Desviando: Reitero abaixo uma citação, um diálogo do filme Robocop de 2014, que já havia mencionado aqui.

"Liz Kline: Ele não está tomando decisões?

Dr. Norton: Sim e não. Na vida cotidiana, homens como o Alex tomam decisões. Mas quando ele está em batalha, o visor desce e o software entra no controle, a máquina faz tudo. O Alex é só um passageiro que está de carona.

Liz Kline: Se a máquina está no controle, então quem puxa o gatilho?

Dr. Norton: Quando a máquina luta, o sistema manda um sinal para o cérebro, assim ele pensa que está fazendo o que o computador faz. Alex acredita que ele está no controle. Mas não está, é só uma ilusão de livre arbítrio.

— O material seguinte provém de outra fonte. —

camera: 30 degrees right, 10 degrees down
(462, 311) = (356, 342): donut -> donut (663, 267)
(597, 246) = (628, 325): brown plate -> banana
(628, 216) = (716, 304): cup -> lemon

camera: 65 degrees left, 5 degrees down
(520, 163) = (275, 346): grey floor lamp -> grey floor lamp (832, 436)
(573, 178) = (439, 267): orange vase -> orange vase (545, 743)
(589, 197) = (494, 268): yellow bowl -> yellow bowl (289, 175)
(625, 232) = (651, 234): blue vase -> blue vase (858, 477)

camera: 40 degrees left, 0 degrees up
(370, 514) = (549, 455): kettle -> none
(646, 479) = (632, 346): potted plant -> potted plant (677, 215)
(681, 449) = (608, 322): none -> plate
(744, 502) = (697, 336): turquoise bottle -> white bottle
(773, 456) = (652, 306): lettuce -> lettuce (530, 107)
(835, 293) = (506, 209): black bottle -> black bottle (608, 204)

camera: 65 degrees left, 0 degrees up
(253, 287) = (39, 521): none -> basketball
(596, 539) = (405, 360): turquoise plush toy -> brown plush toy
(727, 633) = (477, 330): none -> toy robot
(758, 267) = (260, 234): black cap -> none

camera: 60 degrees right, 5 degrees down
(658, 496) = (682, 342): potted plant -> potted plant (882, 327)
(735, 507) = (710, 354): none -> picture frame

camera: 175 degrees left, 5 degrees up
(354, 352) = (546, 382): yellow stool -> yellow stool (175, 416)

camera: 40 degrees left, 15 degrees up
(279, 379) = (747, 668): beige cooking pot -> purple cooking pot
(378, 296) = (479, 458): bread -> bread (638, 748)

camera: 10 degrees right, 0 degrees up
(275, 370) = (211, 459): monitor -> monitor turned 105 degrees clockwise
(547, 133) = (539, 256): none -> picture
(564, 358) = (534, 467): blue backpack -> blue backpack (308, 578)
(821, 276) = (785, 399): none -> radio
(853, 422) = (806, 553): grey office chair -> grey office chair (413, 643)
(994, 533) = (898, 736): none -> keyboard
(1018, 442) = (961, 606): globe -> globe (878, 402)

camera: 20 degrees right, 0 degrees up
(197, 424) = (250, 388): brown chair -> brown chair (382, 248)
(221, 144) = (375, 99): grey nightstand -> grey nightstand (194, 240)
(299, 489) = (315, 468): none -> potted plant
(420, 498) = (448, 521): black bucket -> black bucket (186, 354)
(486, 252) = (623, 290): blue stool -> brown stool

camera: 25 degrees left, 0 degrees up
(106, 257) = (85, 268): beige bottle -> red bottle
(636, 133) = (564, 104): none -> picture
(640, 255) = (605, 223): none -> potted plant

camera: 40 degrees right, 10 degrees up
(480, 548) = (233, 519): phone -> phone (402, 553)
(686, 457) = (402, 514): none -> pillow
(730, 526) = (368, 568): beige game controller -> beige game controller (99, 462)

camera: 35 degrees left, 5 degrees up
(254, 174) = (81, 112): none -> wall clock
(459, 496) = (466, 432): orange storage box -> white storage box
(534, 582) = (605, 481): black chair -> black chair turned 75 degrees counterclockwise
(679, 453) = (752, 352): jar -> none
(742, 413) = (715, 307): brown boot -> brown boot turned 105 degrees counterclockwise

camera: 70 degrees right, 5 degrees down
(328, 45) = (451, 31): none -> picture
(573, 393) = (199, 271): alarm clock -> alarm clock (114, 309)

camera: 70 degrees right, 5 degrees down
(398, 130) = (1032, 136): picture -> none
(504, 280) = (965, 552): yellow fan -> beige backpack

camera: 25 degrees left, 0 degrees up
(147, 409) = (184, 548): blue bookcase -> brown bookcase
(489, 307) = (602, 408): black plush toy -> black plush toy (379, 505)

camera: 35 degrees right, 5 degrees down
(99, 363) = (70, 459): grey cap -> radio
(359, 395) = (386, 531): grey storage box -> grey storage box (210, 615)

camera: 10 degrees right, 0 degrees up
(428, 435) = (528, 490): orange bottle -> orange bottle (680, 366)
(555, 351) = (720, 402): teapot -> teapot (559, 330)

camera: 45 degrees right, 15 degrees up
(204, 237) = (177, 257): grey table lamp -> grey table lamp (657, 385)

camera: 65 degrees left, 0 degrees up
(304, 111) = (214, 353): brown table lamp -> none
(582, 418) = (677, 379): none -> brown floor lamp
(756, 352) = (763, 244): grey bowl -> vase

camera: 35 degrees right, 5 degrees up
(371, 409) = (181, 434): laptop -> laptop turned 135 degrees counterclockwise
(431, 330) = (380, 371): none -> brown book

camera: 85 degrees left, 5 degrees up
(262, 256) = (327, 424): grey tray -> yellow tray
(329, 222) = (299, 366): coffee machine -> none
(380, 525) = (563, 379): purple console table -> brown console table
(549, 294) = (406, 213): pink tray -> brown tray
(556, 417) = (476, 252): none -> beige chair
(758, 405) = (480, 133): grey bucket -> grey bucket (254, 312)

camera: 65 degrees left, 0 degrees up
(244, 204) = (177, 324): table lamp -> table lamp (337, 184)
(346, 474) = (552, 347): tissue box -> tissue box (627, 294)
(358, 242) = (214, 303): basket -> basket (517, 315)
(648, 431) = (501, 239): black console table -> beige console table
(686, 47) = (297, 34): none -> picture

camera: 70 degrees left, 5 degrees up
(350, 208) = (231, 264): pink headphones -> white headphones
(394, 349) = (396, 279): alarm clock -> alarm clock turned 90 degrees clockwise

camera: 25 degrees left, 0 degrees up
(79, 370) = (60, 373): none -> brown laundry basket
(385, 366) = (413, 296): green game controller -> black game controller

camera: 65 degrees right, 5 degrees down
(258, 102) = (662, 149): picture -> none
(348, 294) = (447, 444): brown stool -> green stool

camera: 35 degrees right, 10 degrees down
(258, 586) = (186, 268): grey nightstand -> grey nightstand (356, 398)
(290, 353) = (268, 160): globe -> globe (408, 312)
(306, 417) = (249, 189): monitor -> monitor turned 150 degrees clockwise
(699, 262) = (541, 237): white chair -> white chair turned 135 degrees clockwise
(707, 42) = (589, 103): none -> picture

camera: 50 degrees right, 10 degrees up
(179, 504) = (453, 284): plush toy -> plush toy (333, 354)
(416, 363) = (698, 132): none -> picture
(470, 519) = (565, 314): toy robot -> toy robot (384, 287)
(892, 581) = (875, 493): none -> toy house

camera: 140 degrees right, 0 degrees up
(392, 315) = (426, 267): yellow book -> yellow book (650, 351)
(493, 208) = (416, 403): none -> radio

Liz Kline: Droga. Você criou uma máquina que acha que é um humano? Mas isso é ilegal.

Sellars: Não, não. É uma máquina que acha que é Alex Murphy. E a meu ver, isso é legal."

Voltando: O que estou tentando colocar em questão? Nossa decisão pela hora do almoço, nosso prato preferido, nosso caminho até ao trabalho, nossa própria profissão, nossos amigos, nosso candidato favorito, nosso filme predileto, todas as escolhas que "fazemos" poderiam ser somente espontaneidades mecânicas autoconscientes? O fato de estarmos cientes de nossas "decisões" faz delas, realmente, atitudes racionais? Nós somos livres, ou cativos de nós mesmos?

Se o cachorro do meu exemplo, em parágrafos anteriores, adquirisse consciência da fome, as atitudes de sempre dele passariam agora a ser motivações racionais? Já me perguntei aqui, por exemplo, o leão se tornaria vegetariano se percebesse que existe? Seria possível que nós confundimos racionalidade com lógica e que, talvez, a primeira nem exista? Aliás, será que a razão não seria somente um instinto que descobriu que existe e, pior, que passou a acreditar que é alguém?

Sou eu mesmo quem escolhe? Sou eu quem domina a minha mente, ou é ela quem me domina? Pense em si mesmo... Você já desejou fazer algo, mas por qualquer bloqueio que não consegue explicar – que por vezes é mais forte –, não conseguiu? Já tentou deixar de fazer algo, mas sem sucesso também? Não pretendo me apegar a questões moralmente grandiosas, mas refiro-me a coisas cotidianas. Um comportamento previsível, uma expressão pela qual todos lhe identificam, algo que lhe desagrade, ou até agrade, e que, apesar de sua consciência sobre a questão, exige-lhe muito esforço para evitar ou repetir. Novamente, em uma situação de muita raiva, você é o desejo de "explodir", mas sua mente lhe controla? Ou você é o controle exercido sobre suas emoções?

Você está mesmo no controle, ou somente pensa que está? Você é aquilo que sabe sobre si mesmo, ou aquilo que não sabe? Você dá as ordens, ou apenas as percebe? Quem decide a hora da refeição?